First Look: Sony’s DCR-1P5 and DCR-1P7BT Camcorders

First Look: Sony’s DCR-1P5 and DCR-1P7BT Camcorders


Sony has two MicroMV-based camcorders coming out this month. The first, the DCR-1P5, retails for $1,299 and weighs in at only 12 ounces. The tiny size — it’s only slightly larger than a deck of cards — means it’s much more portable than any previous video camera. It includes a 10x optical zoom, Carl Zeiss lens, image stabilization, and a small but useable 2.5-inch color LCD screen, along with a viewfinder. We found that although small, the camera was easy to learn to use and simple to operate.

The image itself has 500 lines of resolution, and a 12 Mbps bit-rate. By comparison, MiniDV and Digital8 use a 25 Mbps bit-rate. Still, the images were quite good in our tests. However, even though it uses MPEG-2 compression — the same compression scheme DVDs and digital satellite systems like DirecTV use — the video is not necessarily compatible across different MPEG-2 systems. That means you’ll need to do conversion to, say, burn your own DVDs on one of the cool new DVD burners coming out from Pioneer, Philips, and others. Sony’s previous digital formats, DV and Digital8, used a compression scheme that operated on each frame of video independently, essentially treating each frame as a separate still image. MPEG-2, by contrast, works across 15 frames, retaining and compressing only the changed video information on frames 2 through 15.

The second new Sony camera, the DCR-1P7BT, adds Bluetooth connectivity and a Memory Stick slot. Compressed video or still images can be shot and stored onto a Memory Stick, Sony’s own flash memory format. The video stored onto the Memory Stick is much smaller, only 320×240. It’s stored in a format called MPEGMovie AD, which specifies 30 frames per second. About five minutes of video can be stored on an 8MB Memory Stick.

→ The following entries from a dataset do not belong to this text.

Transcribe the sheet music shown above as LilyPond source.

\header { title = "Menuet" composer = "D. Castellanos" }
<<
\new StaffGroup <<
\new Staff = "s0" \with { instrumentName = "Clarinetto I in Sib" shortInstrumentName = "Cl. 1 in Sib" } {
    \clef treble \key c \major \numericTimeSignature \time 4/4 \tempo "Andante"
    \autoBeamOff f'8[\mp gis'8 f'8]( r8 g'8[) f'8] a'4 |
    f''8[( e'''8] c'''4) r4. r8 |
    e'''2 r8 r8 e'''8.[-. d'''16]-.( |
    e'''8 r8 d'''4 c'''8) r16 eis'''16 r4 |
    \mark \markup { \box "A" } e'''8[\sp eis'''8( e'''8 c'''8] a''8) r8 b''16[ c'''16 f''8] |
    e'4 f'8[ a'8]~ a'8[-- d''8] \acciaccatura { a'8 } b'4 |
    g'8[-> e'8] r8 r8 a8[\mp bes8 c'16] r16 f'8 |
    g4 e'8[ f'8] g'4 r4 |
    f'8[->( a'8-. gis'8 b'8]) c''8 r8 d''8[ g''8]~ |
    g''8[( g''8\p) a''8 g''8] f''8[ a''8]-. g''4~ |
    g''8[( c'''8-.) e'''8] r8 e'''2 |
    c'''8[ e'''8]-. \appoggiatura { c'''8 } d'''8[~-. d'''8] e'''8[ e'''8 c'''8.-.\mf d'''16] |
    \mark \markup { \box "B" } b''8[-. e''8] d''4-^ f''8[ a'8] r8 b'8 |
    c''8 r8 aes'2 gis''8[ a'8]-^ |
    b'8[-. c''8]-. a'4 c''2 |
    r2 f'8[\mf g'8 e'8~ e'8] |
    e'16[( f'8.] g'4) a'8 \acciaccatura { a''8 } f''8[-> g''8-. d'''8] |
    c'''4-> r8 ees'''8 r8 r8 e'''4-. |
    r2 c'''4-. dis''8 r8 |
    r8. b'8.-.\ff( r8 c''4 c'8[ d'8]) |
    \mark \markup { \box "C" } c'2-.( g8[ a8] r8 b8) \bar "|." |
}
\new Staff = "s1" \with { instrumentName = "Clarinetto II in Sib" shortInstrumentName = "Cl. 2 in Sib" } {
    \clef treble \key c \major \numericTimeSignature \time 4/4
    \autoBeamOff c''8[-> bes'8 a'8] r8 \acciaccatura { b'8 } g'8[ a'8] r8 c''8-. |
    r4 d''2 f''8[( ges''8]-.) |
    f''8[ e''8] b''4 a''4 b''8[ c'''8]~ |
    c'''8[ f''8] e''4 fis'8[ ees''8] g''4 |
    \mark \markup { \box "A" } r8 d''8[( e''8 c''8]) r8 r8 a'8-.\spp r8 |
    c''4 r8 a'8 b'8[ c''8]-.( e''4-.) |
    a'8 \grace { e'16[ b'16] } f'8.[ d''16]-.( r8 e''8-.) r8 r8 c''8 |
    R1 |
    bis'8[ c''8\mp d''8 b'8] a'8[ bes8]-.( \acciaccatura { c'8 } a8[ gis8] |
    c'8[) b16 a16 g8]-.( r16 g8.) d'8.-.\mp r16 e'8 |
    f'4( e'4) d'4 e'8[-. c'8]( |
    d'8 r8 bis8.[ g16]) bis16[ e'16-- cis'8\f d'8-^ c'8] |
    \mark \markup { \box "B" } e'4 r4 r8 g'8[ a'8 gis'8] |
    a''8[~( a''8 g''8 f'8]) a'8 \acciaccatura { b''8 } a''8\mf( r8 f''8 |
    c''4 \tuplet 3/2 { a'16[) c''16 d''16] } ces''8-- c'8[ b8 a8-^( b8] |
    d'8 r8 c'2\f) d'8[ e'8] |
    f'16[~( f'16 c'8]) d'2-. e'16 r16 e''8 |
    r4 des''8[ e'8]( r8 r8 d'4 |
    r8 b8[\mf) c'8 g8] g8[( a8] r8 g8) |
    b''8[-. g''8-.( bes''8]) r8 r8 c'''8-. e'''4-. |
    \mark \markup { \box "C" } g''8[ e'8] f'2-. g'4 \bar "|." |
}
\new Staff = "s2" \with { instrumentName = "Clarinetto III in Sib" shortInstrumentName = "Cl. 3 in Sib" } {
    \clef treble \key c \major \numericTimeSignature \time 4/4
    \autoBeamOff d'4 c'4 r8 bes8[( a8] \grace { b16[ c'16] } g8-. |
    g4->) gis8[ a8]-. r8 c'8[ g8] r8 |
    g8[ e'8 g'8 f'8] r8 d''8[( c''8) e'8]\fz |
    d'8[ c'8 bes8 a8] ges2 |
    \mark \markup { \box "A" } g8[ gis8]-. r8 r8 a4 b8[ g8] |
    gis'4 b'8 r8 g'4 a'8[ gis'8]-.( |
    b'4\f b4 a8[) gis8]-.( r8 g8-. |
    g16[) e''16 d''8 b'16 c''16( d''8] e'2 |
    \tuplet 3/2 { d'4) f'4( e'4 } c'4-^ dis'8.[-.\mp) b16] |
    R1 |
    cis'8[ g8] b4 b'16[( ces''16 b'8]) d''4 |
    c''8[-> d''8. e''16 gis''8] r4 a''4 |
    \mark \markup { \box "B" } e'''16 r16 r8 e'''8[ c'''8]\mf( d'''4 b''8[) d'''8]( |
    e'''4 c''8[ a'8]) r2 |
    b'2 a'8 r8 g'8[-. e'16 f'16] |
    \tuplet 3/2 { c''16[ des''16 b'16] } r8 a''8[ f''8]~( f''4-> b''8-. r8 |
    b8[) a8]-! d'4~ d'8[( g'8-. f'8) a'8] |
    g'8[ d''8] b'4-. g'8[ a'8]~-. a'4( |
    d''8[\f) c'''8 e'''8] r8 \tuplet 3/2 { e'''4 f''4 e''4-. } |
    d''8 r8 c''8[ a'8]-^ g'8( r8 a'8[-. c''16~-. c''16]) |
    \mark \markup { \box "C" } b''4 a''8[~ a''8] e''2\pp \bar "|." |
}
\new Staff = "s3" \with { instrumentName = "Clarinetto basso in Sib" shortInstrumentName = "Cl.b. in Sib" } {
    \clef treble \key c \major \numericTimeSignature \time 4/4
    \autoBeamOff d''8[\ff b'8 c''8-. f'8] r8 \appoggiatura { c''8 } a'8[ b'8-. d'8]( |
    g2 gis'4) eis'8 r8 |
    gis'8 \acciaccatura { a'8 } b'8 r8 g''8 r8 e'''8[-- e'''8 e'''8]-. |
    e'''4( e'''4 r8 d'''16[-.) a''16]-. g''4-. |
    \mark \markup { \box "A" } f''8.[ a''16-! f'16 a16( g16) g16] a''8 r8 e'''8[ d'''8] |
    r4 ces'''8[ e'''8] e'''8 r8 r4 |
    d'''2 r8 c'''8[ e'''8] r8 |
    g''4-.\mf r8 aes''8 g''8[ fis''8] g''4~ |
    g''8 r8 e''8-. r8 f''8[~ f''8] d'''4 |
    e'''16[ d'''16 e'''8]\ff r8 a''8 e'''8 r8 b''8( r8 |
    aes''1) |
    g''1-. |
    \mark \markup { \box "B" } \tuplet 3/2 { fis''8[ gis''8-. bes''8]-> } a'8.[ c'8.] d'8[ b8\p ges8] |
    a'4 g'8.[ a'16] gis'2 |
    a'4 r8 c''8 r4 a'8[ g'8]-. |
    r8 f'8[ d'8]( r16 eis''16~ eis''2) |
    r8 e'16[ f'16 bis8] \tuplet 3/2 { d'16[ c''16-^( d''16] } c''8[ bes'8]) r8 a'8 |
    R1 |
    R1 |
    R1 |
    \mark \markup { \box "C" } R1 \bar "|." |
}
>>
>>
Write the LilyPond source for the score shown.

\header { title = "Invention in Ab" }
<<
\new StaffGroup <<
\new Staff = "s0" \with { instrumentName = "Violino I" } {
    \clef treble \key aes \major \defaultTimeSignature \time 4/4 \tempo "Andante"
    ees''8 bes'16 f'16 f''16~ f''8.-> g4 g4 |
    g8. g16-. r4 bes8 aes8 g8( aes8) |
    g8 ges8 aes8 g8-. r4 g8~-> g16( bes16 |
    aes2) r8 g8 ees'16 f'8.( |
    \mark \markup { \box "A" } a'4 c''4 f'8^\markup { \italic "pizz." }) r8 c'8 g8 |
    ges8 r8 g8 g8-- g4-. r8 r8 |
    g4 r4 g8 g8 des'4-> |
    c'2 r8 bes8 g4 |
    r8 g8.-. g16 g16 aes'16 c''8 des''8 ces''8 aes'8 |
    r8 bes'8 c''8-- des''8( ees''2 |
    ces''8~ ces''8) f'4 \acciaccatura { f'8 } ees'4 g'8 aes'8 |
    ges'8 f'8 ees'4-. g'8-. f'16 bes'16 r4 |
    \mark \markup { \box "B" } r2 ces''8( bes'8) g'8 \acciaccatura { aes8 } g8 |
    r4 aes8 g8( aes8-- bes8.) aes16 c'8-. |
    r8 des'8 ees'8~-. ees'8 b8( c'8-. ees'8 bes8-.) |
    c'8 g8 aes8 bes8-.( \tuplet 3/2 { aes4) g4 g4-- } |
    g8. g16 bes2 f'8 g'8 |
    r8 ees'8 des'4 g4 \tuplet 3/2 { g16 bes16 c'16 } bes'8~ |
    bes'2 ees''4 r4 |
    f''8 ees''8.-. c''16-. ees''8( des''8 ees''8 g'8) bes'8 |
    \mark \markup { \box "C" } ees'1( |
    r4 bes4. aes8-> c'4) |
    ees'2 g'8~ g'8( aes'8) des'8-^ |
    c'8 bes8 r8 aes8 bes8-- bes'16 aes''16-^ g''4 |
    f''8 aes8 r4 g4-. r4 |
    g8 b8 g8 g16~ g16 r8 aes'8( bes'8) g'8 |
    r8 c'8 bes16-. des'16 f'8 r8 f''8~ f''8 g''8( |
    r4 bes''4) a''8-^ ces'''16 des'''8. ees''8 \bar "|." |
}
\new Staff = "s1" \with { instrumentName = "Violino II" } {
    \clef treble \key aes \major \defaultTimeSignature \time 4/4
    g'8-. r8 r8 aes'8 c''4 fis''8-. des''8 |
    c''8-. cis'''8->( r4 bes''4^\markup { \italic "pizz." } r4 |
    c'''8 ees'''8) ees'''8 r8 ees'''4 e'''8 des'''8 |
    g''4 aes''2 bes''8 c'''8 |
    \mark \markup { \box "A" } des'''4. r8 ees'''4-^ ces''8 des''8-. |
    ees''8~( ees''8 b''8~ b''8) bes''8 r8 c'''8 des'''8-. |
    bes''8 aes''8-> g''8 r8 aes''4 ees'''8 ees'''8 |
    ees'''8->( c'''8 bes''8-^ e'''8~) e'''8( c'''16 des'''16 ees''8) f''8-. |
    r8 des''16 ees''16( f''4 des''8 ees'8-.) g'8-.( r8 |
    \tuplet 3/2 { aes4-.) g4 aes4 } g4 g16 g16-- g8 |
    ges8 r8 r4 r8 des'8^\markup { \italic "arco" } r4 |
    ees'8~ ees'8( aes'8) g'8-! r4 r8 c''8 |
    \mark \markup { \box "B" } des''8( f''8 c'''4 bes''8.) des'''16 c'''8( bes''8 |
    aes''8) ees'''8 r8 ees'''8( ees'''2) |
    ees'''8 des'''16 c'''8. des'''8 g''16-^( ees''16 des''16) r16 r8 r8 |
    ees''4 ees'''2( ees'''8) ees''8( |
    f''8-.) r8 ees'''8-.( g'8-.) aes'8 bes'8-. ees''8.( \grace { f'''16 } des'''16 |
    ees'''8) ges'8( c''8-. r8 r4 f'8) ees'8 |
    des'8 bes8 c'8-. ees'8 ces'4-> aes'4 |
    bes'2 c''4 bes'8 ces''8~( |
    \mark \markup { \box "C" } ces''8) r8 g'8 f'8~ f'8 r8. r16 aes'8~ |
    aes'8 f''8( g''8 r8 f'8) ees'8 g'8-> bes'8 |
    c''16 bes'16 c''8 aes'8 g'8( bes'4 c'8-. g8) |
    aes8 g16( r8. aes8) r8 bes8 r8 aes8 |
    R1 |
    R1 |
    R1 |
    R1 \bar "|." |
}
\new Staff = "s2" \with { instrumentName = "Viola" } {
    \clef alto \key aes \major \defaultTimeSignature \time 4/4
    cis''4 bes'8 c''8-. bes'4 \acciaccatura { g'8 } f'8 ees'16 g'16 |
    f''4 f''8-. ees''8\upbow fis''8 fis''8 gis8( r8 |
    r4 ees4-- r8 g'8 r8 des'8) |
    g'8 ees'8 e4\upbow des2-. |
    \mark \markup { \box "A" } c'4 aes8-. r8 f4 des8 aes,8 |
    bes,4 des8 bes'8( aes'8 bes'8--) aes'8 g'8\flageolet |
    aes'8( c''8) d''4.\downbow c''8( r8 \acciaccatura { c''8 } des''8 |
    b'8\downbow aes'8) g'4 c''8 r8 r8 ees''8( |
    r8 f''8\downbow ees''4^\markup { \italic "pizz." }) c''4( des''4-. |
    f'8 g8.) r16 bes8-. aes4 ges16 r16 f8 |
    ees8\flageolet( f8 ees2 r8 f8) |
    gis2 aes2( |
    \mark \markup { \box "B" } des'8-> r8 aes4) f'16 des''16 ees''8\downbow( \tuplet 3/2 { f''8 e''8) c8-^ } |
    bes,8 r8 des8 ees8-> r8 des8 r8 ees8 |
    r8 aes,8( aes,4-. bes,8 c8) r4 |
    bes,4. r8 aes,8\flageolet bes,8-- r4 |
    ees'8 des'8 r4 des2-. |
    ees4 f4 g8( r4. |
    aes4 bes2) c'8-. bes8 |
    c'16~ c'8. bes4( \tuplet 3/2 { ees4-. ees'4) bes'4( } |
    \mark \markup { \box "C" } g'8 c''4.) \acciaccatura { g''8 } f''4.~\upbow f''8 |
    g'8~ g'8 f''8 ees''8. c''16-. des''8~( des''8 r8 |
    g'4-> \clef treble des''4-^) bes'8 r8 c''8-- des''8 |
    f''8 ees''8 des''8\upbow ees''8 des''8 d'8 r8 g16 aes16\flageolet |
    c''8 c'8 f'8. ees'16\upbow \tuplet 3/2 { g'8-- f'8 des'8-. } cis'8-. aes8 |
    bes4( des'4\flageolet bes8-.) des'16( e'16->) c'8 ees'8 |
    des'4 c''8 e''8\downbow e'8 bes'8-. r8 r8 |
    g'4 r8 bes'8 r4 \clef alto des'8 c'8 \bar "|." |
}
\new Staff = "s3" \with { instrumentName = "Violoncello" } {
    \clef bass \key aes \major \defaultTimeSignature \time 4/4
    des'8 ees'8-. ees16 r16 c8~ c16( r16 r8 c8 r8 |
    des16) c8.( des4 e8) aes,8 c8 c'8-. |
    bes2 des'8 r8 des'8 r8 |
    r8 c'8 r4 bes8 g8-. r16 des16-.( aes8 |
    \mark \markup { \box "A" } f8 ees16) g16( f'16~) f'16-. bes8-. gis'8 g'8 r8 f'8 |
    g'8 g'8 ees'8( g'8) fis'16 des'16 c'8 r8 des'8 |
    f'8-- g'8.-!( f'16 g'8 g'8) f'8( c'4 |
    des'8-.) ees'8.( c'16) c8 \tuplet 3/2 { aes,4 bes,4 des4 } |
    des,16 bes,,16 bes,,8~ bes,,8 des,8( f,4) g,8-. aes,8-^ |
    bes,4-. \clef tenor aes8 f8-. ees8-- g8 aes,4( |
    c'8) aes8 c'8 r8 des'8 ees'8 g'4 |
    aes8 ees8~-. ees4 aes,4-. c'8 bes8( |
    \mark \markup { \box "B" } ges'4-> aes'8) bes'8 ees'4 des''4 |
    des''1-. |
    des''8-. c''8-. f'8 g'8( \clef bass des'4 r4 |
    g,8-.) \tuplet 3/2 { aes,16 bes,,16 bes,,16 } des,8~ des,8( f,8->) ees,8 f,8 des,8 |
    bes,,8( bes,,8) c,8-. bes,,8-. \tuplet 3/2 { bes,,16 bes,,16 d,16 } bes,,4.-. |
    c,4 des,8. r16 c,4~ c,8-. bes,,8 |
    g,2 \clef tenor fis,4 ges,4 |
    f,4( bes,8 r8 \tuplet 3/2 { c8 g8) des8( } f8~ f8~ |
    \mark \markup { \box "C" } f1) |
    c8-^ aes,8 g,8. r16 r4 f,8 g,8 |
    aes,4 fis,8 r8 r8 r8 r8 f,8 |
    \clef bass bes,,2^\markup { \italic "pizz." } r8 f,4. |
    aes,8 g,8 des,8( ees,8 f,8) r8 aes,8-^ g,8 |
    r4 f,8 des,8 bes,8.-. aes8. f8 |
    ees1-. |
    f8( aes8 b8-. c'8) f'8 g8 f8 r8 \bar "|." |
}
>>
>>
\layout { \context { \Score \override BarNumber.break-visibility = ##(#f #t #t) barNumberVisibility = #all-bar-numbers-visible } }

The Bluetooth connection lets you transfer video or still images to the Sony’s ImageStation photo-sharing site via a special POTS-to-Bluetooth adapter or a Bluetooth-enabled cellphone. The camera also includes a Web browser and email client, which let you attach video and audio to email messages. It’s an interesting feature, but the small screen size, coupled with slow phone-line or cellular connectivity, make it more of an oddity than a utility.

Moving video around and editing it are the big shortfalls of Sony’s new camera. Although equipped with an i.Link (aka FireWire, 1394) port and USB, you’ll need to load a special driver onto your PC to grab the video because the camera uses Sony’s own hybrid MPEG-2 video compression. Only Sony’s bundled video-editing software, MovieShaker, knows how to operate the video. If you want to use Adobe Premier, Vegas Video, or other PC-based editing software, you’ll first have to save the video in the DV format — which will result in additional lost picture information due to compression incompatibility.